The key question, if Cosby gets time, is whether O’Neill lets him stay home while he appeals his conviction. The violent nature of the crime works against him, but Cosby’s age might work in his favour.
“You don’t want your client to go to prison and find out that (in) those twilight years of their life they shouldn’t have had to spend there in the first place,” said Loyola Law School professor Laurie Levenson.
More than 60 other women accuse Cosby of sexual misconduct during his 50-year show business career. O’Neill allowed five of them to testify at trial, while others came to watch the court proceedings. District Attorney Kevin Steele wants some of them to speak at the sentencing.
O’Neill on Wednesday ruled out the testimony of most of the other accusers, other than the five trial witnesses. But whether any of them testify, he already knows their stories well after presiding at both trials and several intense pretrial hearings over their “prior bad act” testimony.
“The judge knows a ton about Mr. Cosby whether or not the D.A. puts on a single witness,” Filler said.
O’Neill, who is married and has three adult sons, took the bench in 2002. He has watched the Cosby team’s attacks on the court system intensify, and grow more personal, as the stakes grew.
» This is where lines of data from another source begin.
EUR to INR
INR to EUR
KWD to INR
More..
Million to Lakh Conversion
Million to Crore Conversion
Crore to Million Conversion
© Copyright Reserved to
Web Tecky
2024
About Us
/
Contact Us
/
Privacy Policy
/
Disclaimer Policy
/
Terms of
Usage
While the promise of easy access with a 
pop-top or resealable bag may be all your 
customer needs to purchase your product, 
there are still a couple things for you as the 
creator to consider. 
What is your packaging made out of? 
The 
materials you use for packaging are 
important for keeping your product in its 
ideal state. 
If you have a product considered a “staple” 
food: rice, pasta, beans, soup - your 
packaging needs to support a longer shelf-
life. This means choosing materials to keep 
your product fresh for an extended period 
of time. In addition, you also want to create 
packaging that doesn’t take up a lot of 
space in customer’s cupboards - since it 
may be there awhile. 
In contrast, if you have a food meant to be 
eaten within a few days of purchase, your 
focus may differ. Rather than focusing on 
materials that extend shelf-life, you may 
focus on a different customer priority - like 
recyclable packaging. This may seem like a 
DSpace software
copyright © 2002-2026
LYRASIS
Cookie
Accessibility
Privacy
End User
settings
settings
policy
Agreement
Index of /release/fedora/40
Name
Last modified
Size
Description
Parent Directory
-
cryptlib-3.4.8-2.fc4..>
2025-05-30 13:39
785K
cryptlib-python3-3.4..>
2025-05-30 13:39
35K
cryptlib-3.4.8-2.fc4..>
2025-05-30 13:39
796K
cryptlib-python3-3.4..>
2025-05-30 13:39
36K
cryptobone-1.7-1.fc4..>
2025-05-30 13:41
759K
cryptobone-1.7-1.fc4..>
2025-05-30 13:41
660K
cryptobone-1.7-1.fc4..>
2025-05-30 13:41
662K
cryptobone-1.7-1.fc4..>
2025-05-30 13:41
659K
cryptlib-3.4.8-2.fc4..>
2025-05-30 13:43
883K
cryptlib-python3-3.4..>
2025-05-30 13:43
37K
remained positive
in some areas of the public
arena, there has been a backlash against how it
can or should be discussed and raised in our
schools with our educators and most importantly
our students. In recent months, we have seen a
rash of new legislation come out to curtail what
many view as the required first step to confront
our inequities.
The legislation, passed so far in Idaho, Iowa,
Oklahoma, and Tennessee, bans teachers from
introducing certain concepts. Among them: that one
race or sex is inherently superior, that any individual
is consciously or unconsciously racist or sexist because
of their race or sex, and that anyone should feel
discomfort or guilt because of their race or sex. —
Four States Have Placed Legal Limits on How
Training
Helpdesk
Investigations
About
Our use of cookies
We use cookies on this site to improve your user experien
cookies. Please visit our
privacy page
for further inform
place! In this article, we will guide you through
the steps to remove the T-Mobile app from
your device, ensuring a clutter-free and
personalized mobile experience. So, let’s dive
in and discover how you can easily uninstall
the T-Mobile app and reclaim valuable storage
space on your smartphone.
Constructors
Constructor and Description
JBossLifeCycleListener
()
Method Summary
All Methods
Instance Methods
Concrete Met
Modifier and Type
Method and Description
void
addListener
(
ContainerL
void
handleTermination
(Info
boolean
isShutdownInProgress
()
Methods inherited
When the first trial ended in a deadlock in June 2017, the defence attacked the judge and prosecutor from the courthouse steps. In court in April, moments after his conviction, Cosby called Steele an expletive and said he was “sick of him.”
Then, just this week, Camille Cosby filed a state ethics complaint against O’Neill, invoking a long-ago romance to allege he had a bias in the case. She has called him “arrogant,” “unethical” and “corrupt.”
Lawyer Samuel Stretton, who often represents Pennsylvania judges in disciplinary hearings, called O’Neill an even-keeled professional who “understands human nature.” He doesn’t think the attacks will influence the sentence but said Cosby’s lack of remorse might.
“Obviously, if no one is repenting, that’s a factor to consider. And if they’re so unrepentant they’re name calling, blaming anyone but themselves,” that’s a problem, Stretton said.